WRITTEN PROBLEM 1: Repeat the part of the passage about reading Brideshead Revisited that runs from "A friend of" up to and including "local Borders books.".

READING TEXT:
- - -

A friend of mine gave me a box full of Evelyn Waugh books about a two months ago.  I brought them home, reached deep into the musty box and pulled out Brideshead Revisited.  I had never read the book.  My only previous exposure was the movie poster at the local Borders books.

From the opening page I was captivated.  I must admit that, at times, my somewhat redneck sensibilities were shaken… what is with this bunch of flaming homosexuals?!  But the plot continued to draw me into its impressive unfolding of God’s grace amidst hard providences.  This is not evangelical happy-clappy.  I was floored by the eucatastrophe, the transcendent mix of sorrow and joy which inspires us to tears as we consider the greater glory of our heavenly inheritance, even against the competing claims of various earthly allegiances, some noble (family, inheritance, tradition, aristocracy) some vain (the pleasures of the bottle, the flesh, and the “new”.

- - -

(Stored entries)

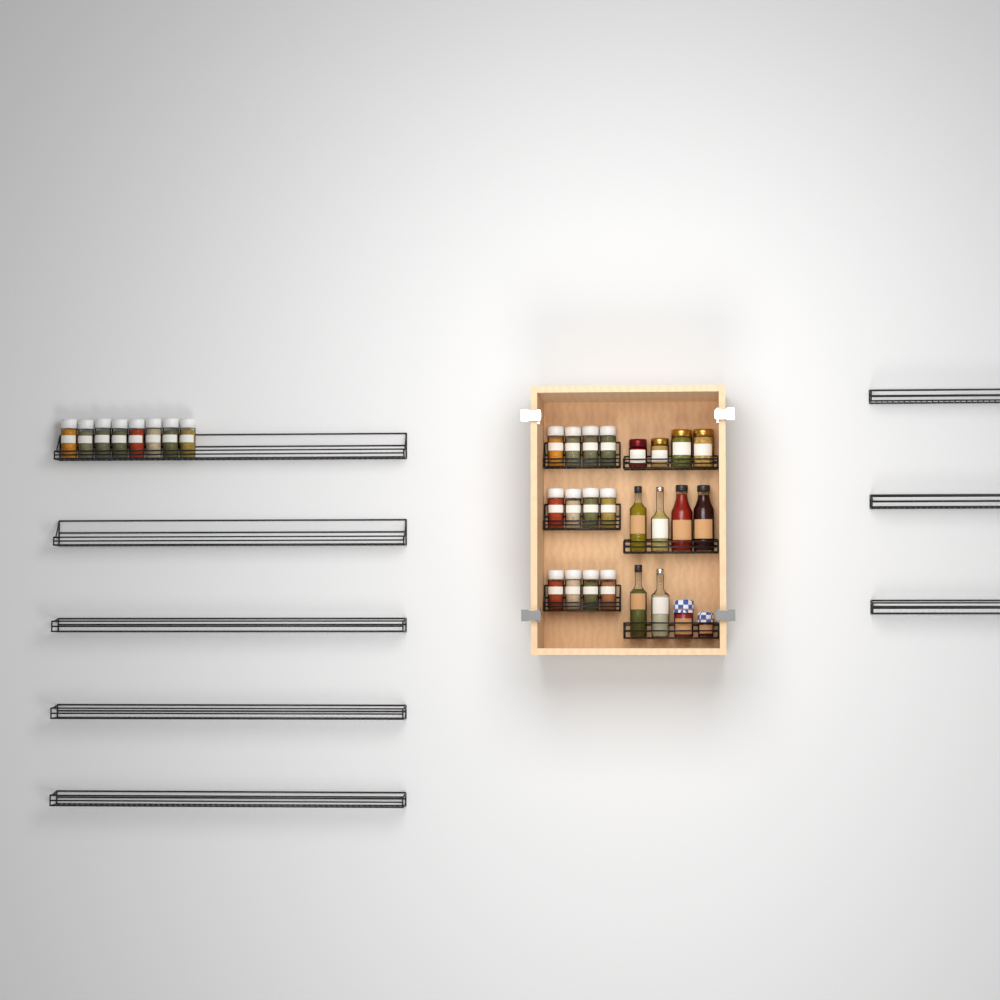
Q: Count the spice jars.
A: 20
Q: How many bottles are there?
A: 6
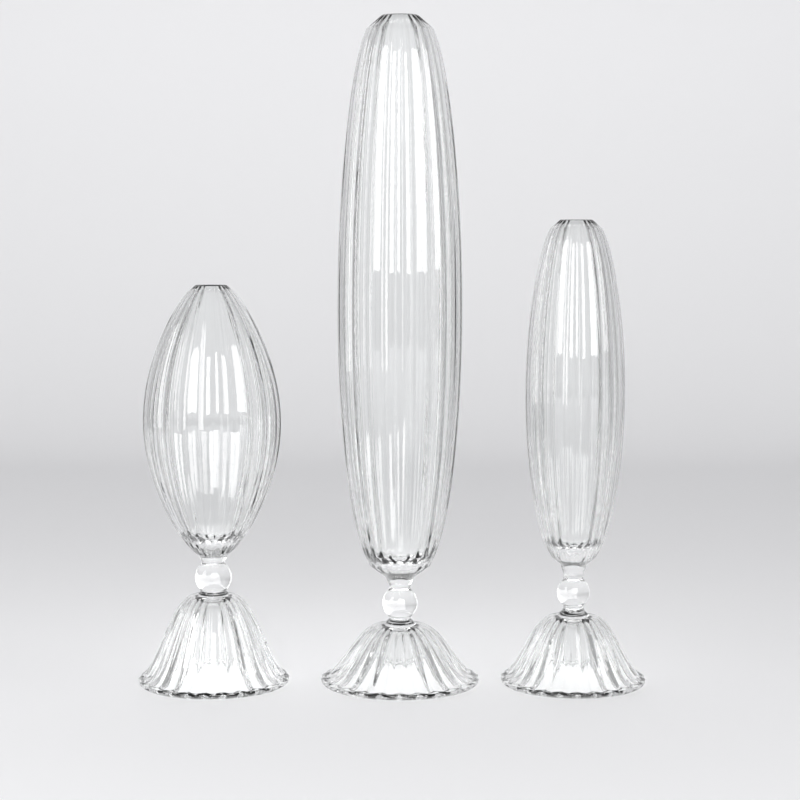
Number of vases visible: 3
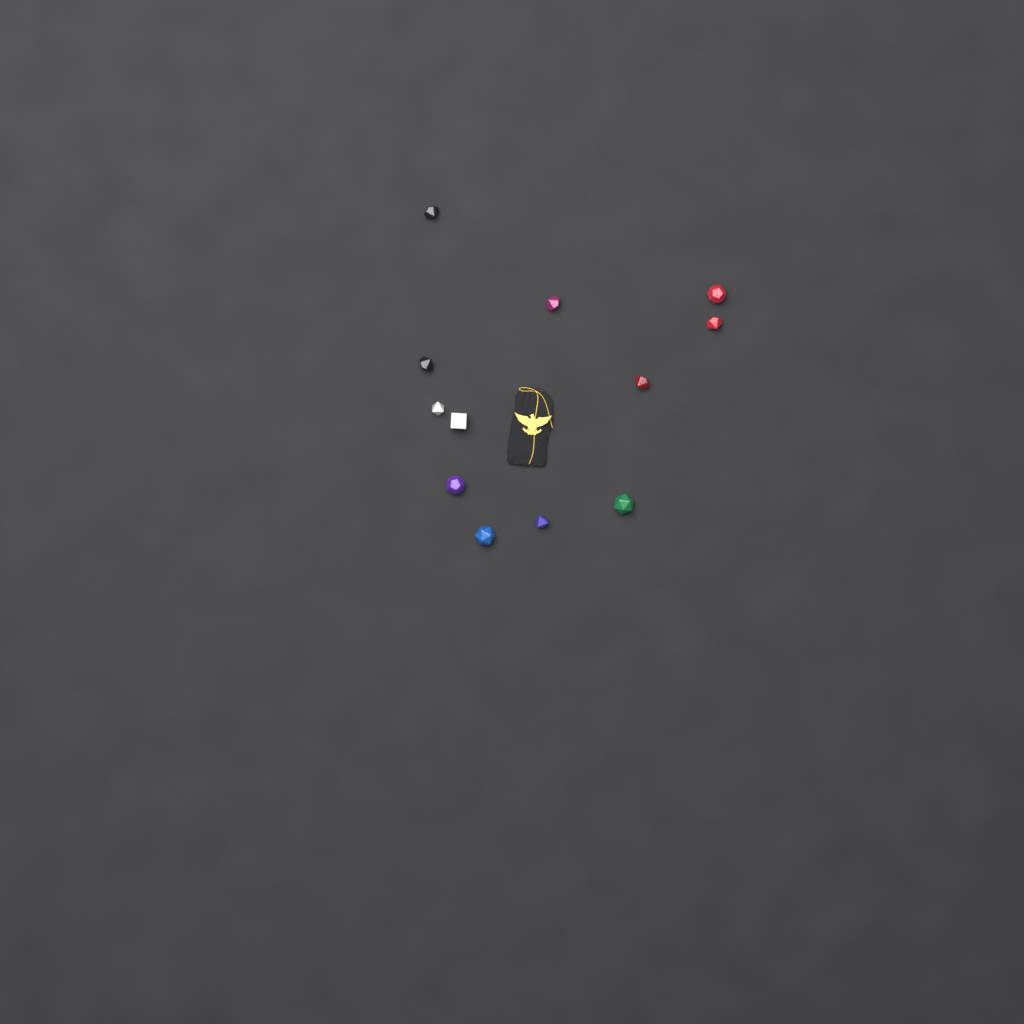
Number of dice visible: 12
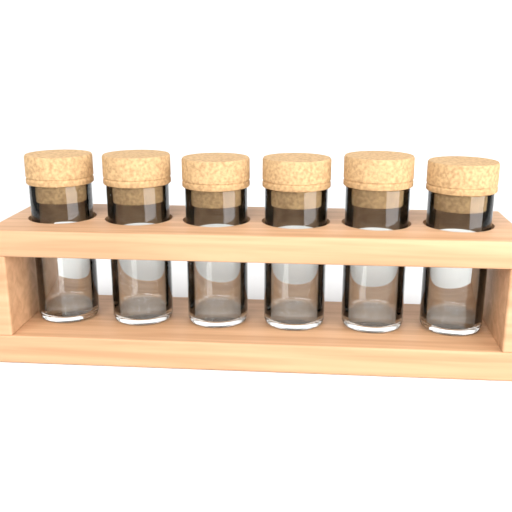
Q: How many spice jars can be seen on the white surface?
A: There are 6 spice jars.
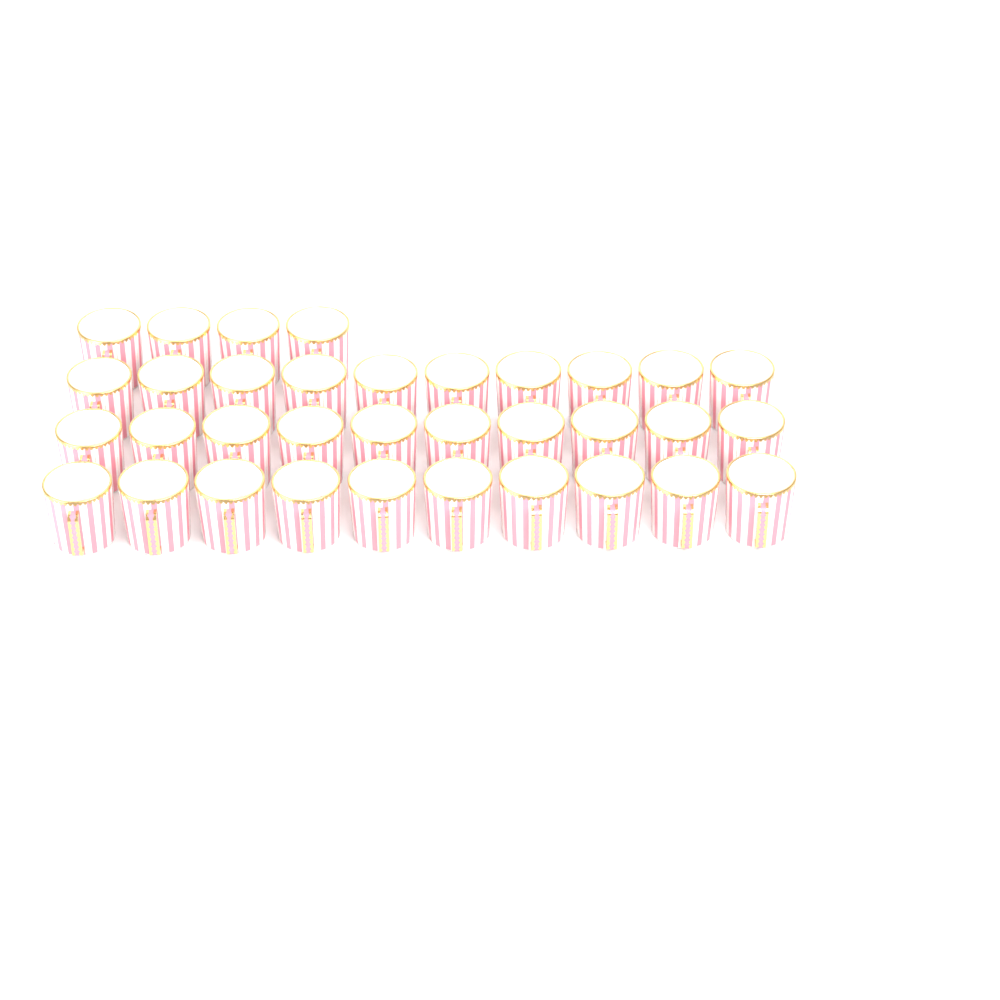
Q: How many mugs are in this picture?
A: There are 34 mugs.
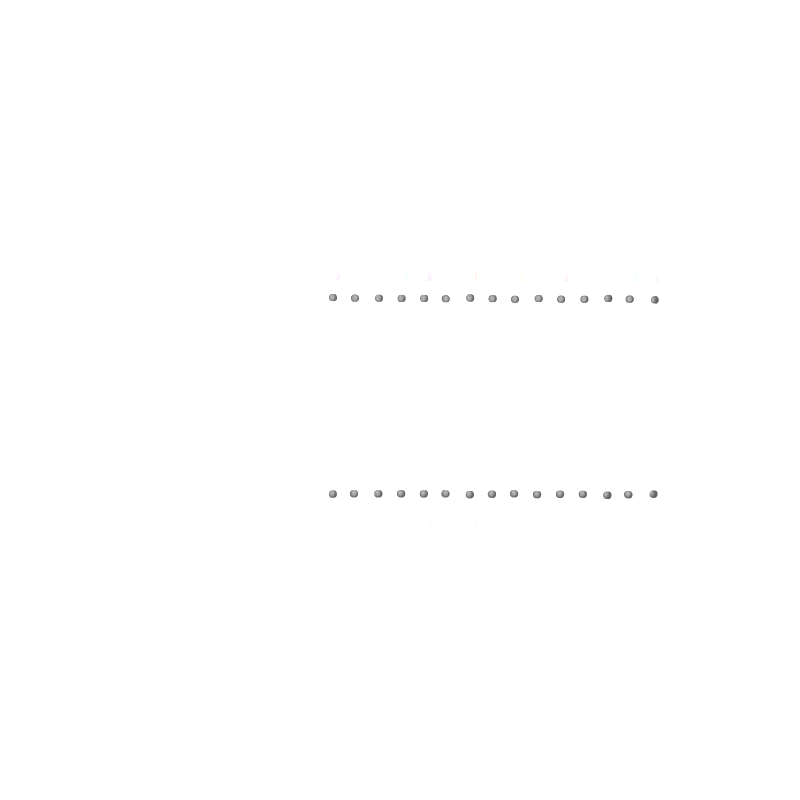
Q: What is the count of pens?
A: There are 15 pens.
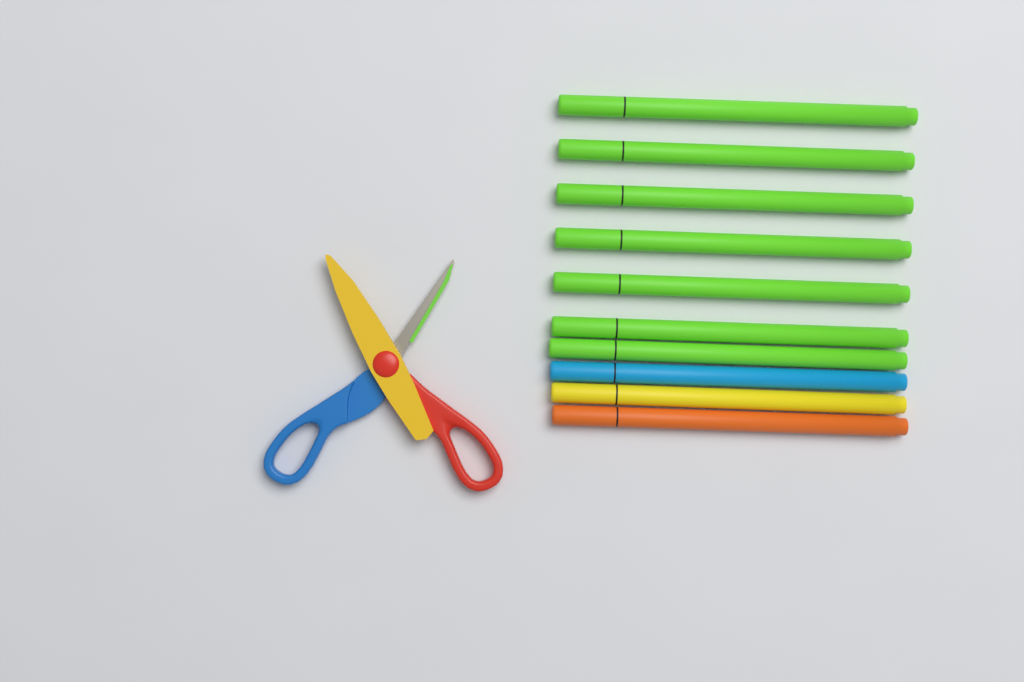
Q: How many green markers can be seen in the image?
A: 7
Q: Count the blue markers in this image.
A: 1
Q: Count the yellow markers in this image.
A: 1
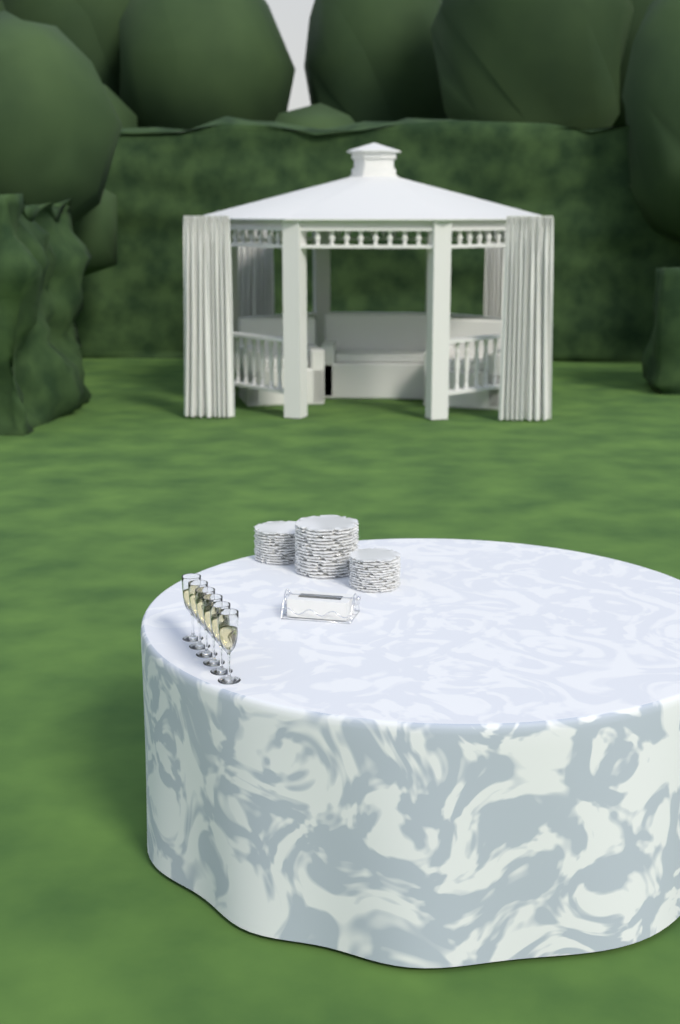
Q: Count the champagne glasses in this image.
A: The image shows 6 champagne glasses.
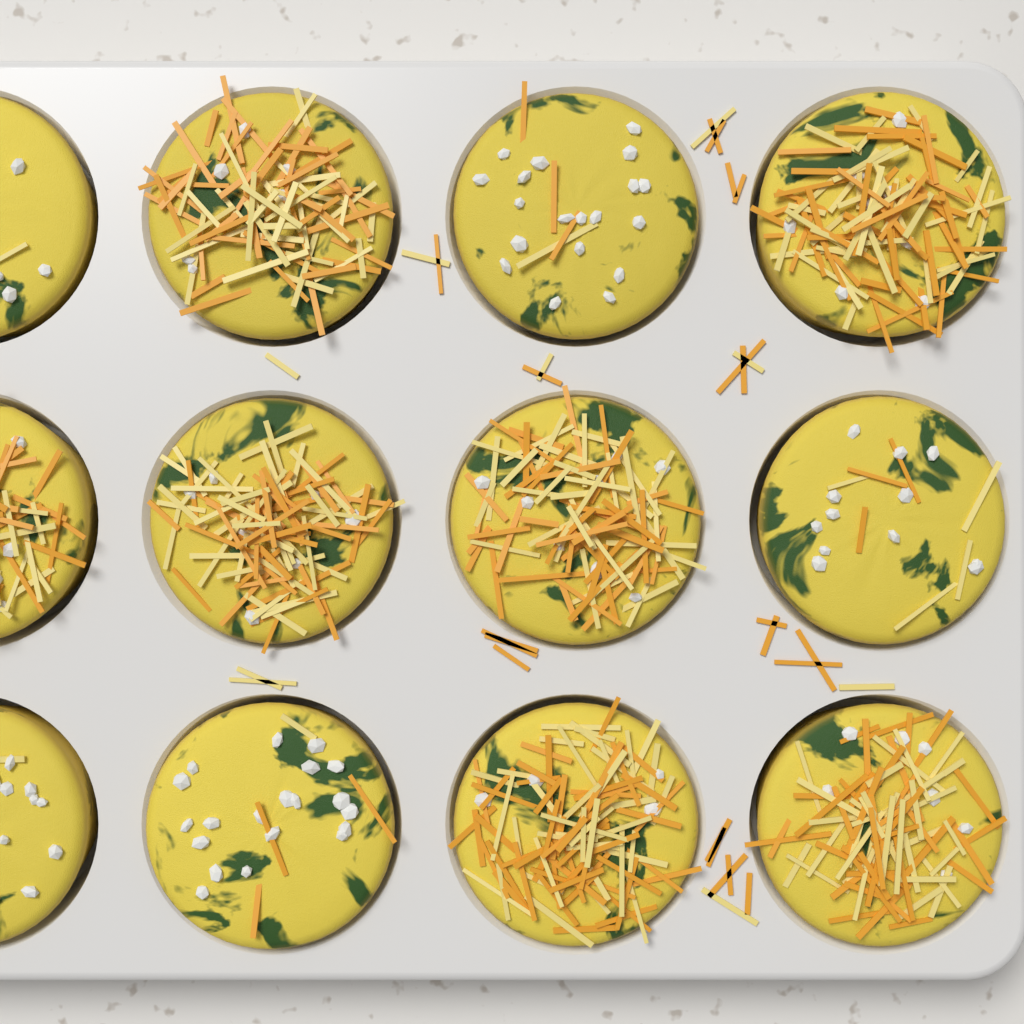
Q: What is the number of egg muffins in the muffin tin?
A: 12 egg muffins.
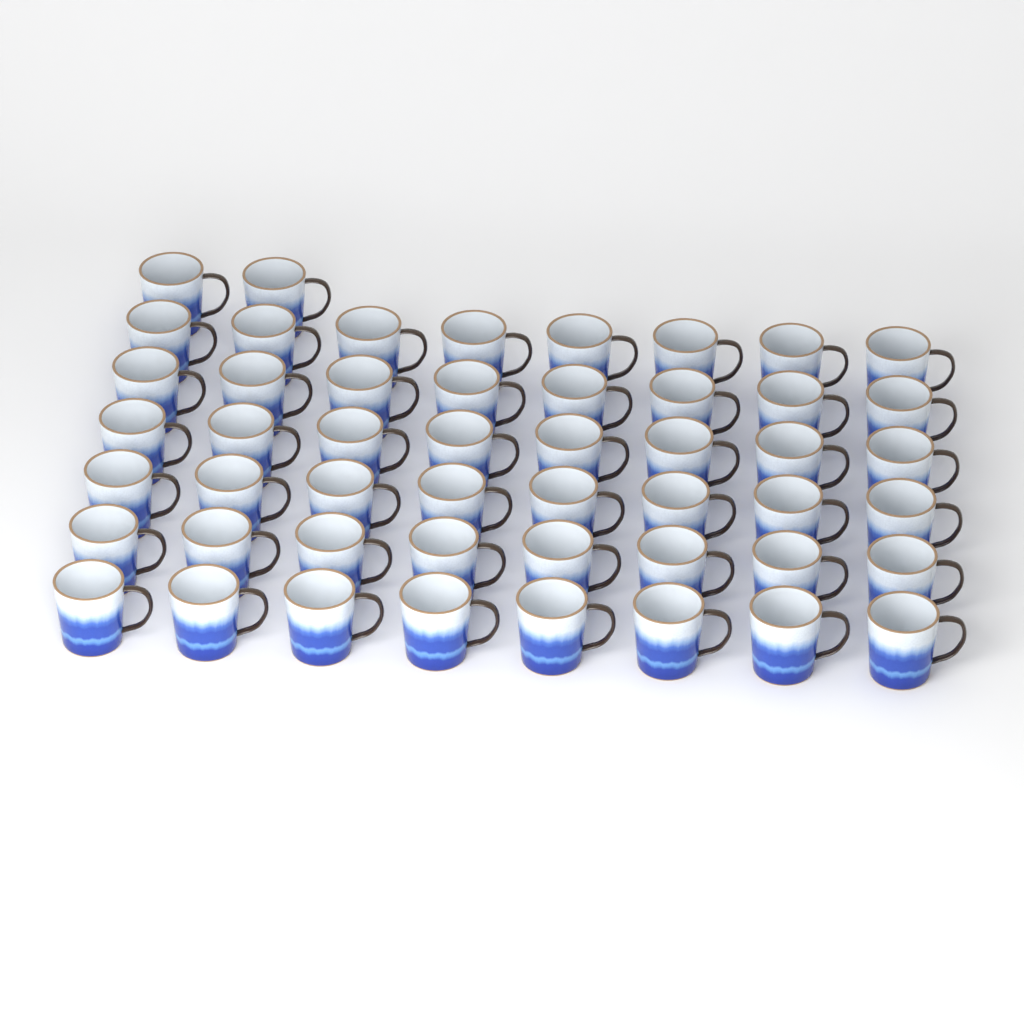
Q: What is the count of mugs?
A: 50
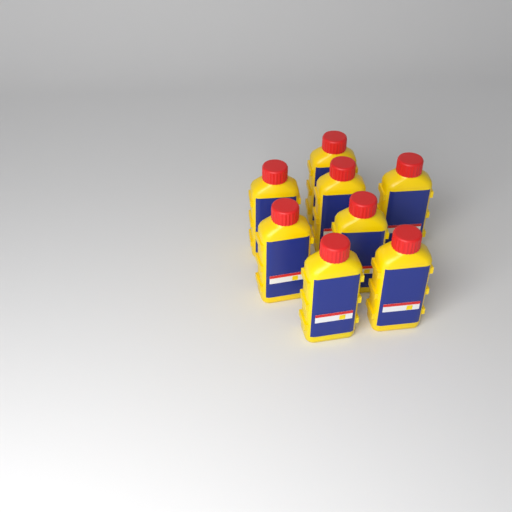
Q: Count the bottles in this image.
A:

- - -

WRITTEN PROBLEM 2: Write out all the counting entries again, changing "spice jars" to "seasoning jars" each time it occurs and leaving everything else as it is. Omit the pictures from your answer.

FULL RESPONSE 1:
A friend of mine gave me a box full of Evelyn Waugh books about a two months ago.  I brought them home, reached deep into the musty box and pulled out Brideshead Revisited.  I had never read the book.  My only previous exposure was the movie poster at the local Borders books.

FULL RESPONSE 2:
Q: Count the seasoning jars.
A: 20
Q: How many bottles are there?
A: 6
Number of vases visible: 3
Number of dice visible: 12
Q: How many seasoning jars can be seen on the white surface?
A: There are 6 seasoning jars.
Q: How many mugs are in this picture?
A: There are 34 mugs.
Q: What is the count of pens?
A: There are 15 pens.
Q: How many green markers can be seen in the image?
A: 7
Q: Count the blue markers in this image.
A: 1
Q: Count the yellow markers in this image.
A: 1
Q: Count the champagne glasses in this image.
A: The image shows 6 champagne glasses.
Q: What is the number of egg muffins in the muffin tin?
A: 12 egg muffins.
Q: What is the count of mugs?
A: 50
Q: Count the bottles in this image.
A:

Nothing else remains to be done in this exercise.